_Source_
Power Pick: Smythson's Soho Agenda

Without it, I'd be lost.

blue Smythson Soho Agenda with the seal Power Pick 2022
(Image credit: Brittany Holloway-Brown / Smythson)

Welcome to Power Picks, a monthly series on the things that help us navigate our lives, step into our personal power, or simply get us through our day-to-day. Our hope is that by sharing what makes us feel great, we can help you feel great, too.

I like to masquerade as an organized person. You know: ironed shirt, brushed hair, insurance card tucked away somewhere safe—it all contributes to the impression that I am not, for all intents and purposes, an agent of chaos in my own life. Because, well, I am. I regularly get lost on my way home from work. I lose anything and everything that isn't attached to my person. Without my beloved Smythson planner—where I remind myself, diligently, to iron my shirts, to put my insurance card in a safe place, even to make sure my hair isn't a birds' nest for meetings—I would be lost.

Three years ago, my mom—who, too, is on a forever mission to make sure I can get from A to B without issue—gifted me a Smythson planner. I'd tried planners and agendas before, from Google Calendars to to-do lists as long as my arm, but nothing clicked (which is to say, I still wasn't sure where my insurance card was). But the Smythson Soho Agenda—it hit different. Maybe it was the gold-edged paper, or the soft blue pages that were oh-so-satisfying to write on. Maybe it was the slip pocket, or the Soho's size: small enough to take everywhere, big enough to write everything into. Maybe it was its royal warrant. Whatever it was, I was hooked.

Here's the thing about the right planner: Used correctly, it becomes an extension of yourself. I take mine everywhere and write down everything in it: tasks, appointments, reminders big and small. When I leave it behind and someone tells me something I'd like to remember, I email notes to myself to write in it later. I've been known to flee meetings so I can grab my Soho; I've also been known to completely forget things—dinners! drinks! entire human beings!—if I don't check it constantly.

_Directive 1_
Write out the Smythson planner piece above in full, word for word.

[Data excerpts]
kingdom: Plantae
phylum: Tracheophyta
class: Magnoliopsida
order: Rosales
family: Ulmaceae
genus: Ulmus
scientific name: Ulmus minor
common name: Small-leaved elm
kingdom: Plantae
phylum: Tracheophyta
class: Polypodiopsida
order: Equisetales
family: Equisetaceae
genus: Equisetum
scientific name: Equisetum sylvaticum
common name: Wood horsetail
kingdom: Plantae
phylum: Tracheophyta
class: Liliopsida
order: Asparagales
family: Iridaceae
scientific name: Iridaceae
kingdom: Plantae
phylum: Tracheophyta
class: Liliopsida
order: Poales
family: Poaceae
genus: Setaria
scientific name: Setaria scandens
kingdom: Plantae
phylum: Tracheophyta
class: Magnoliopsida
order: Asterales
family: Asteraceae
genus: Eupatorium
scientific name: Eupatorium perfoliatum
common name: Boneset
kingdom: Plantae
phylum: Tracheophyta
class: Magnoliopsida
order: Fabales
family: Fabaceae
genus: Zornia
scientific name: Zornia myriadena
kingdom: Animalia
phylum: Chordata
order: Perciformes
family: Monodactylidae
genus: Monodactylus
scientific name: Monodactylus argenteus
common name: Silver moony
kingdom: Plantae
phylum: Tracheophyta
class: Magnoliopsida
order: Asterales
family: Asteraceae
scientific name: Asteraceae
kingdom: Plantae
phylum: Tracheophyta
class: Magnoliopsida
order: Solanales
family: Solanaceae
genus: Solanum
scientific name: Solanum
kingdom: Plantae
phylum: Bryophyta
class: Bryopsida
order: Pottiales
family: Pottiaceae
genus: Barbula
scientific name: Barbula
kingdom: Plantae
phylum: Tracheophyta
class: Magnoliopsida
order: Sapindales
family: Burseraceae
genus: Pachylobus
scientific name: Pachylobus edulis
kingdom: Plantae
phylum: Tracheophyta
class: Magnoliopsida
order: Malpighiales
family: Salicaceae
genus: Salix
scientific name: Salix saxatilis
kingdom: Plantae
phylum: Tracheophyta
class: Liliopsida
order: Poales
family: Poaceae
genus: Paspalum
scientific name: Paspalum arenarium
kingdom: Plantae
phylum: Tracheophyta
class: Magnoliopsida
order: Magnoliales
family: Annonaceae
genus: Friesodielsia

_Directive 2_
Show every line of the rows above that contains the string "genus". Case counts.

_Task answer 1_
Power Pick: Smythson's Soho Agenda

Without it, I'd be lost.

blue Smythson Soho Agenda with the seal Power Pick 2022
(Image credit: Brittany Holloway-Brown / Smythson)

Welcome to Power Picks, a monthly series on the things that help us navigate our lives, step into our personal power, or simply get us through our day-to-day. Our hope is that by sharing what makes us feel great, we can help you feel great, too.

I like to masquerade as an organized person. You know: ironed shirt, brushed hair, insurance card tucked away somewhere safe—it all contributes to the impression that I am not, for all intents and purposes, an agent of chaos in my own life. Because, well, I am. I regularly get lost on my way home from work. I lose anything and everything that isn't attached to my person. Without my beloved Smythson planner—where I remind myself, diligently, to iron my shirts, to put my insurance card in a safe place, even to make sure my hair isn't a birds' nest for meetings—I would be lost.

Three years ago, my mom—who, too, is on a forever mission to make sure I can get from A to B without issue—gifted me a Smythson planner. I'd tried planners and agendas before, from Google Calendars to to-do lists as long as my arm, but nothing clicked (which is to say, I still wasn't sure where my insurance card was). But the Smythson Soho Agenda—it hit different. Maybe it was the gold-edged paper, or the soft blue pages that were oh-so-satisfying to write on. Maybe it was the slip pocket, or the Soho's size: small enough to take everywhere, big enough to write everything into. Maybe it was its royal warrant. Whatever it was, I was hooked.

Here's the thing about the right planner: Used correctly, it becomes an extension of yourself. I take mine everywhere and write down everything in it: tasks, appointments, reminders big and small. When I leave it behind and someone tells me something I'd like to remember, I email notes to myself to write in it later. I've been known to flee meetings so I can grab my Soho; I've also been known to completely forget things—dinners! drinks! entire human beings!—if I don't check it constantly.

_Task answer 2_
genus: Ulmus
genus: Equisetum
genus: Setaria
genus: Eupatorium
genus: Zornia
genus: Monodactylus
genus: Solanum
genus: Barbula
genus: Pachylobus
genus: Salix
genus: Paspalum
genus: Friesodielsia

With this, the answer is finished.